Work instructions
1. In the passage on the Colorado River, what was the river's average annual flow from 2011 to 2020?
2. Reproduce part of the passage on the Colorado River word for word, beginning at the words "Reclamation is the" and stopping after "California and Nevada.".

== Passage given ==

The 1,450-mile river is fed by high mountain snowpack that has been steadily diminishing. This, along with increasingly dry soils which absorb more runoff and added evaporation from atmospheric heat, have significantly reduced the river’s capacity.
On August 9, the Biden administration stated that water shortages along the Colorado River had passed a threshold for the first time and that unprecedented water cuts will be required. The river’s users: seven western states, Native Tribes, and Mexico, must come to agreement as to what sacrifices will be made with the dwindling water supply. A deadline for a voluntary agreement, August 15, has come and gone without a resolution, and the Bureau of Reclamation has done little in response to the stalemate.
Reclamation is the federal water management agency governing water and dams for 17 western states and falls under the U.S. Department of the Interior. Given the looming crisis, they instructed stakeholders to reduce usage by 2 million to 4 million acre-feet – a “Tier 2” shortage; that equates to a third of the river’s annual average flow.
There is not yet federally mandated action and the river continues to be governed by a complex set of policies — collectively known as the Law of the River dating back over a hundred years — that dictate how much water each state or tribe receives, and which entity will lose water first when the government imposes restrictions. The allocation consists of two geographical groups: the upper basin -Colorado, New Mexico, Utah and Wyoming, and the lower basin: Arizona, California and Nevada.
When Mexico and Native Tribe allocations are included, the total annual amount of water is 17.5 million acre-feet. (Each acre foot equates to about 326,000 gallons). But that paper calculation falls short of the actual amount of water available. The average annual flow between 2011 and 2020 was 9.6 million acre-feet. Lake Mead, the largest U.S. reservoir is down 152 vertical feet. Lake Powell is approaching just 32 feet above an electricity-generating threshold known as the “minimum power pool.”
The bureau does though, have in place a Drought Contingency Plan that specifies water cuts if the river continues to decline. It is unclear when and if these mandatory cuts will be implemented. Under the Plan, the lower basin states will have less water: Arizona a 21% cut, Nevada 8%, and Mexico 7%. California would not experience cuts under the Plan – they hold “senior rights.”

===
== Dataset rows ==

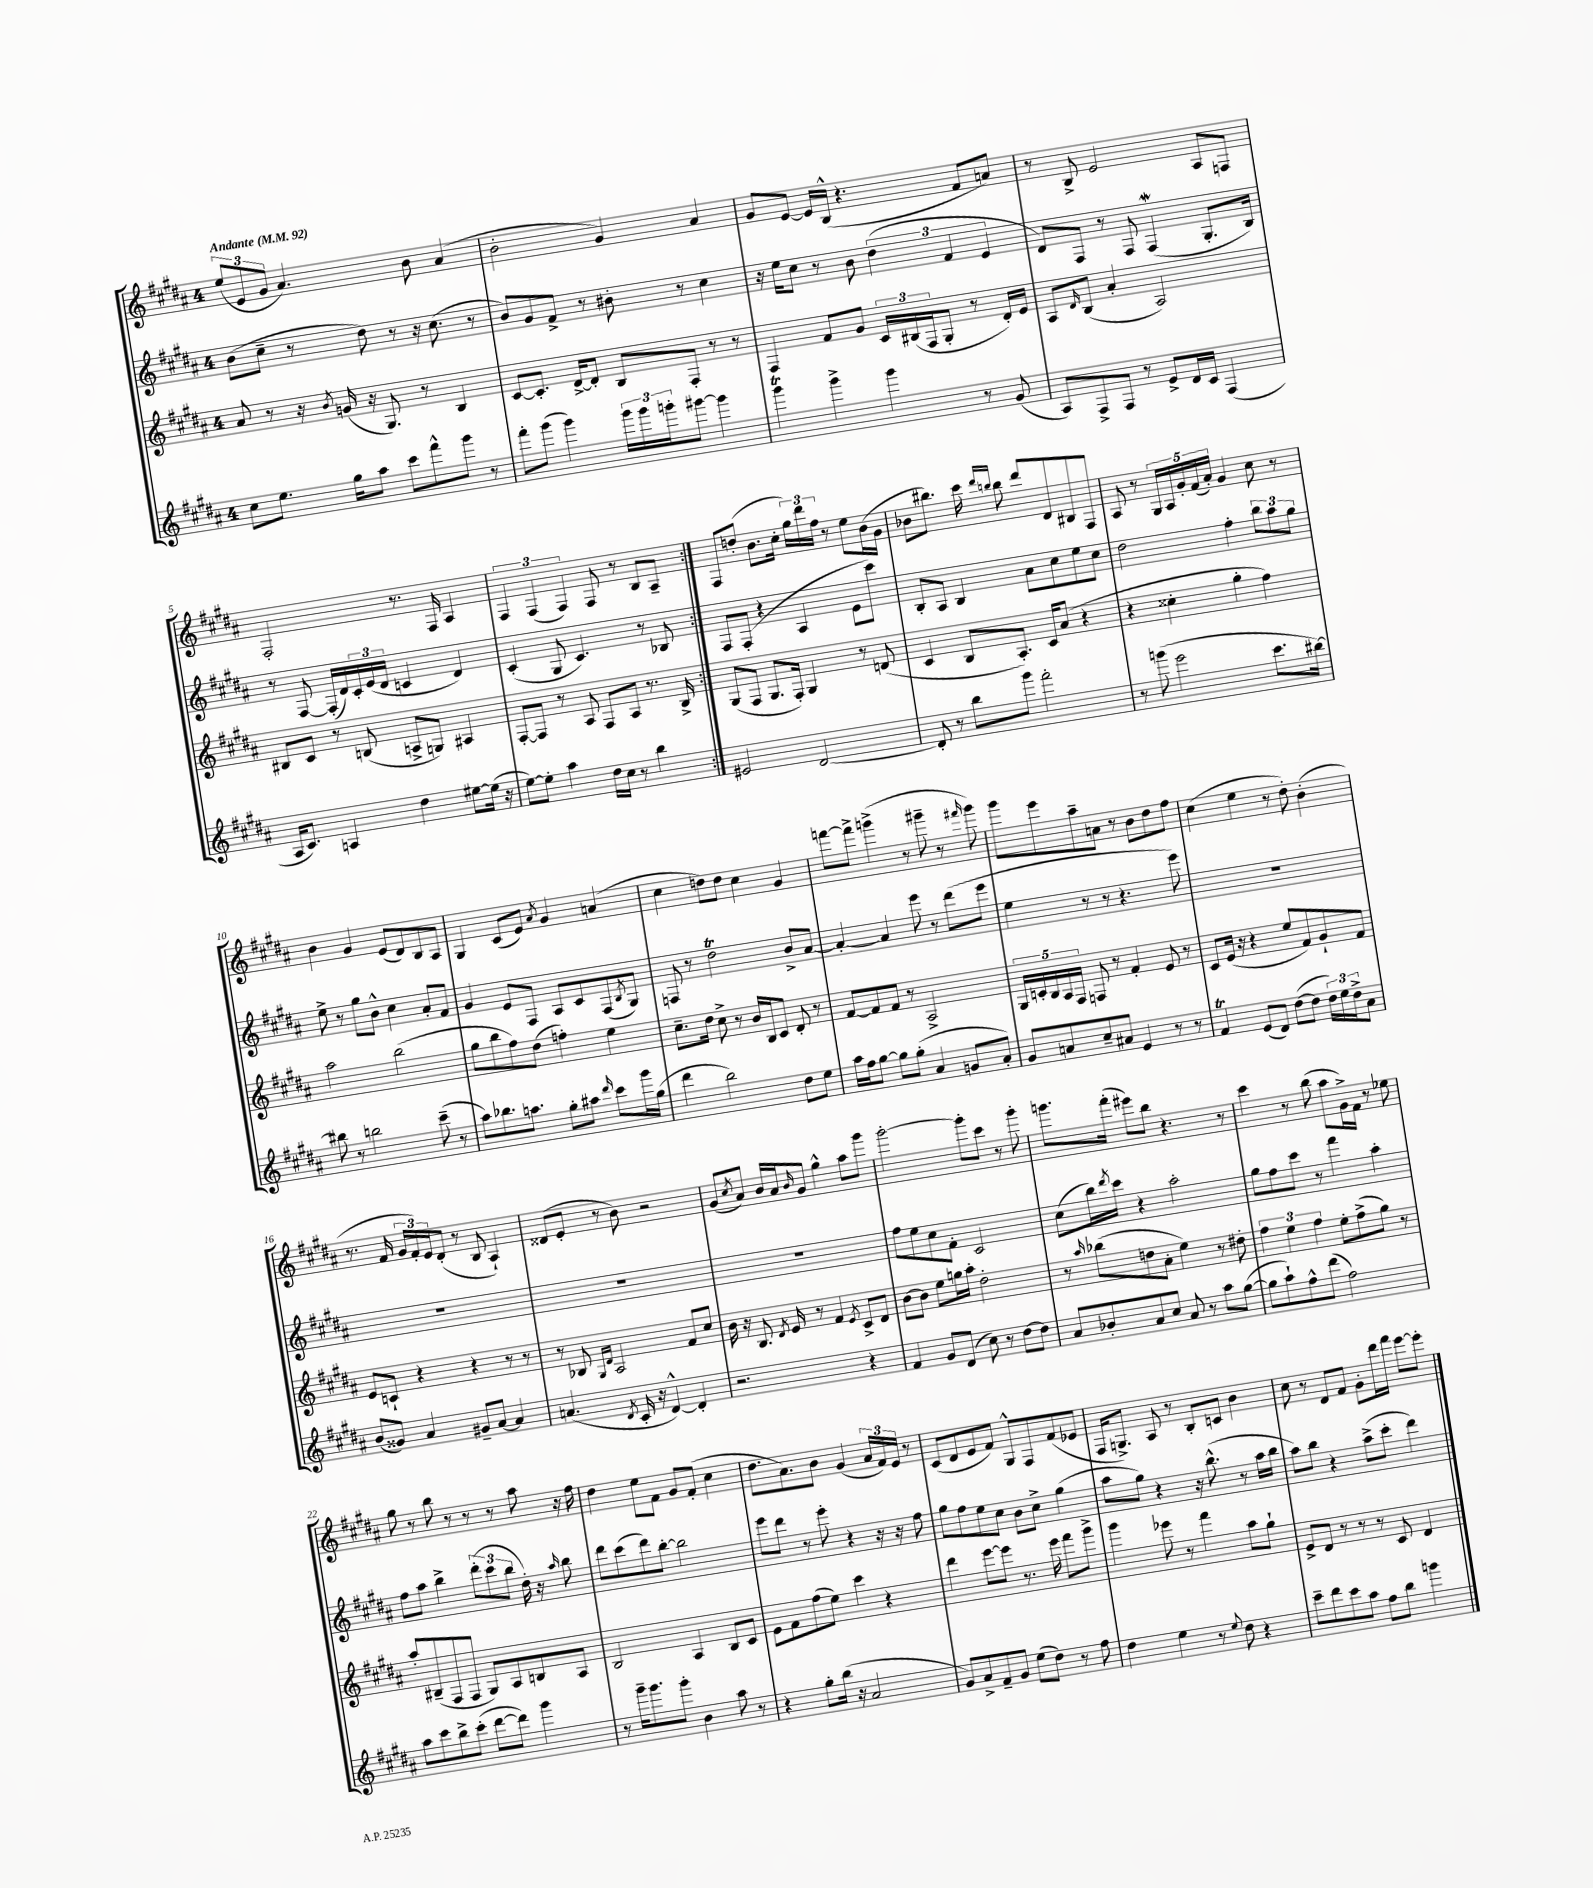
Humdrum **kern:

**kern	**kern	**kern	**kern
*staff4	*staff3	*staff2	*staff1
*clefG2	*clefG2	*clefG2	*clefG2
*k[f#c#g#d#a#]	*k[f#c#g#d#a#]	*k[f#c#g#d#a#]	*k[f#c#g#d#a#]
*M4/4	*M4/4	*M4/4	*M4/4
*MM92	*MM92	*MM92	*MM92
8cc#	8a#	(8b	(12ee
.	.	.	12e
8.ee	8r	8cc#~	.
.	.	.	12g#
.	16r	8r	4.a#)
.	8qb	.	.
16gg#	(16g	.	.
8aa#	16r	8dd#)	.
.	8.G#)	.	.
8ccc#	.	8r	.
8fff#^^	8r	16r	8b
.	.	(8.cc#	.
8ggg#	4B	.	(4a#
8r	.	8r	.
=	=	=	=
8fff#'	[8c#	8b)	2b'
(8ggg#	8.c#']	8g#	.
4ggg#)	.	8f#^	.
.	[16d#^	.	.
.	8d#']	8r	.
24ggg#	8B	8b#'	4g#)
24ggg#	.	.	.
24ggg'	.	.	.
[8ggg#	8F#'	8r	.
4ggg#]	8r	4cc#	4a#
.	8r	.	.
=	=	=	=
4ggg#	4F#	16r	8g#
.	.	16ee	.
.	.	8cc#	[8e
4ggg#^	8f#	8r	16e]
.	.	.	(16B^^
.	8g#	8b	4.r
4ggg#	24c#	(6dd#	.
.	(24B#	.	.
.	24F#	.	.
.	8G#'	.	.
.	.	6f#	.
8r	8r	.	8f#
.	.	6e	.
(8g#	16d#')	.	8a)
.	16e	.	.
=	=	=	=
8A#)	8A#	8d#)	8r
.	16qqd#	.	.
8F#^	(8B	8F#	8B^
8F#	4a#'	8r	2e
8r	.	8F#	.
8e^	2A#)	(4F#	.
16d#	.	.	.
16c#	.	.	.
(4F#	.	8.G#'	8A#
.	.	.	8F
.	.	16B)	.
=	=	=	=
16A#	8B#	8r	2F#'
8.c#)	.	.	.
.	8c#	[8F#	.
4A	8r	(16F#']	.
.	.	16d#)	.
.	(8B	24c#'	.
.	.	(24e	.
.	.	24d#	.
4dd#	8A^	4c	8.r
.	8G)	.	.
.	.	.	16F#
[8ee#	4A#	4d#)	4A#
(16ee#]	.	.	.
16r	.	.	.
=	=	=	=
[8ee)	[8F#'	(4c#'	6F#
8ee']	8F#]	.	.
.	.	.	(6F#
4aa#	8r	8G#	.
.	.	.	6F#)
.	8A#	4.c#)	.
16dd#	8F#	.	8F#
16cc#	.	.	.
8r	8A#	.	8r
4bb	8.r	8r	8B
.	.	8B-	8A#~
.	16B^	.	.
=:|!	=:|!	=:|!	=:|!
2e#	(8G#	8F#	8F#
.	8F#	(8F#'	(8dd'
.	8.G#	4r	8.b
.	16F#')	.	16cc#'
[2d#	4G#	4A#	24gg#)
.	.	.	24ddd#
.	.	.	24ff#
.	.	.	8r
.	8r	8e	8ee
.	(8d	8ccc#)	(16b
.	.	.	16g#
=	=	=	=
8d#']	4c#	8B'	8b-
8r	.	8A#	8.bb#)
8bb	8B	4B	.
.	.	.	16ccc#
.	.	.	16qqddd#
.	.	.	16qqbb
8ggg#	8.A#')	.	8bb
2fff#'	.	8a#	8ddd#
.	16c#	.	.
.	(8a#	8cc#	8d#
.	4r	8ee	8B#
.	.	8cc#	8F#
=	=	=	=
8r	4r	2dd#	8A#
(8ggg	.	.	8r
2eee	4cc##'	.	20G#
.	.	.	20A#
.	.	.	20g#'
.	.	.	(20f#
.	.	.	20a#')
.	4gg#'	4ff#'	4g#
8.ccc#	4ff#)	12bb	8cc#
.	.	12aa#	.
.	.	.	8r
.	.	12gg#	.
[16bb#)	.	.	.
=	=	=	=
8bb#]	2aa#	8ee^	4b
8r	.	8r	.
2bb	.	8gg#	4g#
.	.	8b^^	.
.	(2bb	4cc#	(8e
.	.	.	8d#)
(8ccc#~	.	8a#'	8B
8r	.	8f#	8A#
=	=	=	=
8aa#)	8gg#	4g#	4G#
8.bb-	8bb	.	.
.	8ff#)	8e	(8c#
8.aa	.	.	.
.	(8dd#	8F#	8e)
.	.	.	8qa#
8gg#'	4ff')	8A#	4g#
8aa#	.	8c#	.
16qqddd#	.	.	.
8ccc#	4ee	(8F#	(4a
.	.	8qB	.
16ggg#	.	8G#)	.
(16gg#	.	.	.
=	=	=	=
4ddd#	8.cc#~	8F	4cc#
.	.	8r	.
.	16dd#	.	.
2bb)	8cc#^	2dd#	8dd)
.	8r	.	8dd
.	16b	.	4cc#
.	16B	.	.
.	8c#	.	.
8dd#	8d#'	8b^	4g#
8ee	8r	[8a#	.
=	=	=	=
16aa#	[8f#	4a#'_	[8fff
16ff#	.	.	.
[8gg#	8f#]	.	8fff^]
8gg#]	8f#	4a#]	(4ggg^
(8gg#'	8r	.	.
4a#	2A#^	8eee	8r
.	.	8r	8ggg#~
8g	.	(8ddd#	8r
.	.	.	16qqfff#
8a#')	.	8eee	8ggg#)
=	=	=	=
8g#	20G#	4ee	8ggg#
.	20c'	.	.
.	20B	.	.
8a	.	.	8eee
.	20A#	.	.
.	20F#	.	.
8cc#~	8F	8r	8aa#~
8a#	8r	8r	8a
4e	4f#'	4.r	8r
.	.	.	8b
8r	8e	.	8dd#
8r	8r	8eee)	8ff#
=	=	=	=
4f#	8c#	1r	(4cc#
.	(16e	.	.
.	16r	.	.
(8e	4r	.	4ee
8d#)	.	.	.
([8dd#	8ee	.	8r
8dd#]	8f#)	.	8dd#')
24dd#)	8g#`	.	(4b'
24ee	.	.	.
24dd#^	.	.	.
8a#	8f#	.	.
=	=	=	=
(8b	8e	1r	8.r
8g##)	8c`	.	.
.	.	.	16f#
4a#	4r	.	24g#
.	.	.	24f#')
.	.	.	24e
.	.	.	(8d#'
8g#~	4r	.	8r
[8a#	.	.	8B
4a#]	8r	.	4A#`)
.	8r	.	.
=	=	=	=
(4.a	8r	1r	(8d##
.	8B-	.	8e'
.	16qqG#	.	.
.	16qqd#	.	.
.	2A#	.	8r
8qd#	.	.	.
16c#'	.	.	8b)
16r	.	.	.
[4d#^^)	.	.	2r
4d#']	8f#	.	.
.	8cc#	.	.
=	=	=	=
2.r	16b	1r	(8g#
.	16r	.	.
.	.	.	8qcc#
.	8.B	.	8a#)
.	.	.	16b
.	8qd#	.	.
.	16e	.	16a#
.	.	.	16qqb
.	8r	.	8g#
.	4f#	.	4gg#^^
.	8qe	.	.
4r	8c#^	.	8aa#
.	8d#	.	8ggg#
=	=	=	=
4f#	[8b	8ff#	[2ggg#'
.	8b]	8ee	.
8g#	8ee	8cc#	.
(8d#	16gg	8f#'	.
.	16aa#'	.	.
8cc#)	2dd#'	2c#	8ggg#']
8r	.	.	8ccc#
[8dd#	.	.	8r
8dd#]	.	.	8ggg#'
=	=	=	=
8a#	8r	(8cc#	8.ggg
.	16qqaa#	.	.
8b-'	(8bb-	16bb)	.
.	.	8qddd#	.
.	.	16ccc#	(16fff#'
8a#	8dd	4r	8eee#)
8cc#	8a#'	.	8bb
8a#	4ee)	2aa#'	4.r
8r	.	.	.
8aa#	8r	.	.
([8gg#	8dd#'	.	8r
=	=	=	=
8gg#]	6ff#	8gg#	4ccc#
8aa#`)	.	8ff#	.
.	6ee	.	.
8ff#^^	.	8ccc#	8r
.	6ff#	.	.
(8ddd#	.	8r	(8bb
2ff#)	8ee'	4fff#	8aa#
.	(8ff#^	.	16g#^)
.	.	.	16f#
.	8gg#)	4aa#'	8r
.	8r	.	8ee-
=	=	=	=
8aa#	8aa#'	8ff#	8gg#
8ccc#	(8B#~	8aa#	8r
8bb^	8F#	4bb^	8bb
(8ccc#'	8F#	.	8r
[8ddd#	8G#)	(12ddd#'	8r
.	.	12ccc#	.
8ddd#])	8A#	.	8r
.	.	12bb	.
4ggg#	8B	16dd#')	8aa#
.	.	16r	.
.	.	16qqaa#	.
.	8A#	8bb	16r
.	.	.	16ff#
=	=	=	=
8r	2B	8ddd#	4dd#
16ggg#~	.	(8ccc#	.
8.ggg#	.	.	.
.	.	8ddd#)	8ee
8ggg#'	.	[8bb'	8f#
4b	4A#	2bb]	8g#
.	.	.	(8f#'
8aa#	8B	.	4cc#
8r	8c#	.	.
=	=	=	=
4r	8e	8eee	8.dd#
.	8f#	8ddd#	.
.	.	.	8.a#)
8gg#'	(8ff#	8r	.
(16bb	8ee)	8eee'	8b
16r	.	.	.
2a#	4ccc#	4r	(4g#
.	4r	16r	24a#
.	.	.	24f#)
.	.	16r	.
.	.	.	24e
.	.	8ff#	8r
=	=	=	=
8g#)	4ddd#	8gg#	(8c#
8a#^	.	8ff#	8d#
8f#~	[8eee	8ee	8e
8g#	8eee]	8cc#	8f#)
(8ee	8.r	8b	8G#^^
8dd#)	.	8cc#^	8F#
.	16eee	.	.
8r	8fff#	(4gg#	(8f#
8ff#	8ggg#^	.	8e-
=	=	=	=
4dd#	4ggg#	8aa#	16F#
.	.	.	8.G^)
.	.	8gg#)	.
4ee	8eee-	4r	8A#
.	8r	.	8r
8r	4fff#	16r	8B'
.	.	(8.bb^^	.
8qqee	.	.	.
8dd#	.	.	8c
4r	8aa#	8r	4b
.	8gg#`	16aa#	.
.	.	16bb	.
=	=	=	=
8ccc#~	8e^	8aa#)	8cc#
8ddd#	8d#	8bb	8r
8ccc#	8r	4r	8d#
8aa#	8r	.	8f#
8ff#	8r	(8aa#^	8g#'
8bb	8c#	8ccc#'	16ddd#
.	.	.	16fff#
4ggg	4d#	4ddd#)	[8eee
.	.	.	8eee']
==	==	==	==
*-	*-	*-	*-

===

Solution list
1. 9.6 million acre-feet

2.
Reclamation is the federal water management agency governing water and dams for 17 western states and falls under the U.S. Department of the Interior. Given the looming crisis, they instructed stakeholders to reduce usage by 2 million to 4 million acre-feet – a “Tier 2” shortage; that equates to a third of the river’s annual average flow.
There is not yet federally mandated action and the river continues to be governed by a complex set of policies — collectively known as the Law of the River dating back over a hundred years — that dictate how much water each state or tribe receives, and which entity will lose water first when the government imposes restrictions. The allocation consists of two geographical groups: the upper basin -Colorado, New Mexico, Utah and Wyoming, and the lower basin: Arizona, California and Nevada.